Cependant, dans l'ensemble, le Conseil fédéral a donné l'impression de réaliser avec la plus grande retenue cette politique d'ouverture et de présence active, qu'il a pourtant lui-même inaugurée. Ce ménagement d'une opinion populaire conservatrice et isolationniste a toutefois suscité des critiques. Selon elles, si le Conseil fédéral ne remplit son rôle gouvernemental qu'avec pusillanimité et restreint donc ses objectifs de participation à la vie internationale, il contribue alors à nourrir en retour cette volonté populaire. Il lui est donc nécessaire, en développant l'information, de faire naître une conscience adaptée à notre temps, car, en démocratie directe, il ne suffit pas aux autorités de refuser la politique de l'autruche [6]. Cette critique exprime un dilemme fondamental: d'une part, une insuffisance dans la prise de conscience populaire en matière de politique étrangère peut notamment contribuer, à court terme, à un maintien de la stabilité de notre unité nationale, car elle épargne toute une série d'épreuves pénibles à notre démocratie de consensus, aussi longtemps que la politique étrangère se déroule à l'écart des débats politiques publics. Mais, d'autre part, à long terme, il sera toujours plus difficile de trouver encore la légitimation démocratique nécessaire à une politique étrangère réaliste et coopérative. Le Conseil fédéral est conscient de la nécessité de développer le dialogue avec « une opinion publique qui vit en marge des réalités mondiales ». Il a exprimé l'espoir que les partis politiques, entre autres, l'aideraient aussi dans l'accomplissement de cette tâche [7]. Cependant, ceux-ci semblent peu intéressés par les problèmes internationaux, ce qui est confirmé par les relations distendues qu'ils entretiennent avec leurs partis frères d'Europe. C'est seulement au sein du parti radical et du parti socialiste que se sont fait entendre des voix réclamant que l'on accorde à nouveau plus d'importance à la politique étrangère [8].
 
[1] Cf. J. Ziegler, Une Suisse au-dessus de tout soupçon, Paris 1976 ; NZ, 114, 10.4.76 ; 224, 20.7.76 ; 312, 7.10.76 ; 322, 16.10.76 ; Vat., 165, 19.7.76. Voir aussi APS, 1975, p. 40 s.

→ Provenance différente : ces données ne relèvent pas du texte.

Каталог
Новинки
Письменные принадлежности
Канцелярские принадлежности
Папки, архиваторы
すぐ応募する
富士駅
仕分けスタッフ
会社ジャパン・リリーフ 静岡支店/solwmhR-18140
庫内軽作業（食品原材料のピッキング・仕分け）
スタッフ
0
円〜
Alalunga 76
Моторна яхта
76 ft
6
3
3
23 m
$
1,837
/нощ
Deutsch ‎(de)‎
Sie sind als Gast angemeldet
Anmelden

[2] Cf. D. Frei, « Weltpolitische Entscheidungen — im nationalen oder im universalen Interesse ? », in Schweizer Monatshefte, 56/1976-77, p. 107 ss. ; NZ, 207, 5.7.76 ; LNN, 293, 15.12.76. Cf. aussi M. Sieber, Abhängigkeit, Zürich 1976 (Kleine Studien zur Politischen Wissenschaft, 101-102) et, du même auteur, Soziale Indikatoren für die Aussenpolitik. Die Abhängigkeit der Schweiz von ihrer Umwelt, Zürich 1976 (Kleine Studien..., 103-106). Voir aussi D. Frei (Hrsg.), Die Schweiz in einer sich wandelnden Welt, Zürich 1977 (Sozialwissenschaftliche Studien des Schweiz. Instituts für Auslandforschung, 5).

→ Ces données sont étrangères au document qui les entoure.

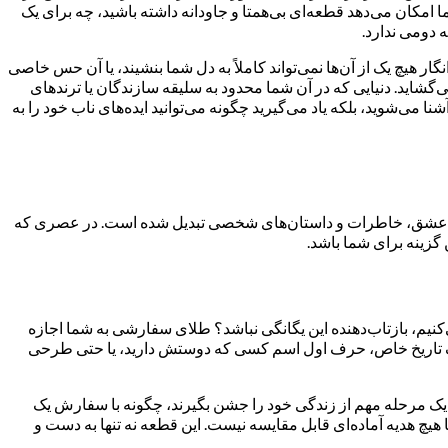
امکان می‌دهد قطعه‌ای بی‌همتا و جاودانه داشته باشید، چه برای یک
 دومی ندارد.
ر هیچ یک از آن‌ها نمی‌تواند کاملاً به دل شما بنشیند، یا آن حس خاصی
گشاید. دنیایی که در آن شما محدود به سلیقه سازندگان یا ترندهای
می‌شوید، بلکه یاد می‌گیرید چگونه می‌توانید ایده‌های ناب خود را به
ن هویت، عشق، خاطرات و داستان‌های شخصی تبدیل شده است. در عصری که
 گزینه برای شما باشد.
‌کنیم، بازتاب‌دهنده این یگانگی نباشد؟ طلای سفارشی به شما اجازه
ی، یک تاریخ خاص، حرف اول اسم کسی که دوستش دارید، یا حتی طرحی
ند یک مرحله مهم از زندگی خود را جشن بگیرند، چگونه با سفارش یک
 هدیه آماده‌ای قابل مقایسه نیست. این قطعه نه تنها به دست و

[3] Cf. le CF Graber, in Documenta, 1976, no 2, p. 20 ss. ; no 5, p. 24 ss. ; A. Weitnauer, in Documenta, 1976, no 6, p. 36 ss. Cf. aussi LNN, 26, 2.2.76 ; 24 heures, 173, 27.7.76, ainsi que FF, 1976, I, p. 433 ss. (Grandes lignes de la politique gouvernementale).

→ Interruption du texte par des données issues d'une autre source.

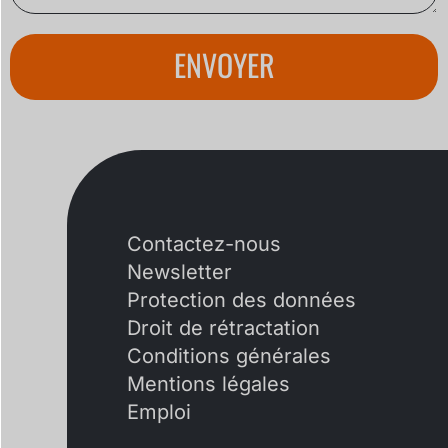
ENVOYER
Contactez-nous
Newsletter
Protection des données
Droit de rétractation
Conditions générales
Mentions légales
Emploi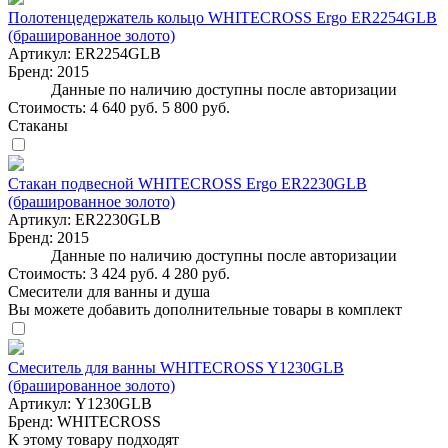
Полотенцедержатель кольцо WHITECROSS Ergo ER2254GLB
(брашированное золото)
Артикул:
ER2254GLB
Бренд:
2015
Данные по наличию доступны после авторизации
Стоимость:
4 640 руб.
5 800 руб.
Стаканы
Стакан подвесной WHITECROSS Ergo ER2230GLB
(брашированное золото)
Артикул:
ER2230GLB
Бренд:
2015
Данные по наличию доступны после авторизации
Стоимость:
3 424 руб.
4 280 руб.
Смесители для ванны и душа
Вы можете добавить дополнительные товары в комплект
Смеситель для ванны WHITECROSS Y1230GLB
(брашированное золото)
Артикул:
Y1230GLB
Бренд:
WHITECROSS
К этому товару подходят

[4] Cf. Tat, 171, 22.7.76 ; NZ, 227, 23.7.76 ; 251, 14.8.76 ; JdG, 171, 24.7.76 ; TLM, 206, 24.7.76 ; 24 heures, 171, 24.7.76 ; TG, 186, 11.8.76 ; FA, 88, 13.8.76 ; TA, 187, 13.8.76 ; 194, 21.8.76 ; Bund, 189, 15.8.76 ; Vat., 194, 21.8.76 ; Ww, 34, 25.8.76 ainsi que la presse du 26.8.76.
[5] Cf. Rapp. gest., 1976, p. 15 ; JdG (Reuter), 100, 30.4.76 ; TA, 120-121, 25-26.5.76 ; NZ, 257, 19.8.76 ; NZZ (afp), 277, 25.11.76. Voir aussi A. Aebi, Der Beitrag neutraler Staaten zur Friedenssicherung untersucht am Beispiel Österreichs und der Schweiz, Zürich 1976.
[6] Cf. A. Riklin, in Civitas, 31/1975-76, p. 676 ss. ; BO CN, 1976, p. 1585 ss. (interpellations Hofer, udc, BE, Blum, ps, BE, Auer, prd, BL). Cf. aussi Ww, 25, 23.6.76.
[7] Cf. déclarations du CF Graber, in Documenta, 1976, no 5, p. 25 et BO CN, 1976, p. 1598 s.
[8] Cf. H. Stranner, in Europa, 43/1976, no 6, p. 4 s. ; Ww, 18, 5.5.76. PRD : Revue politique, 55/1976, no 3/4. PSS : FA, 113, 11.9.76 ; 182, 1.12.76 ; Infrarot, no 28, sept. 1976.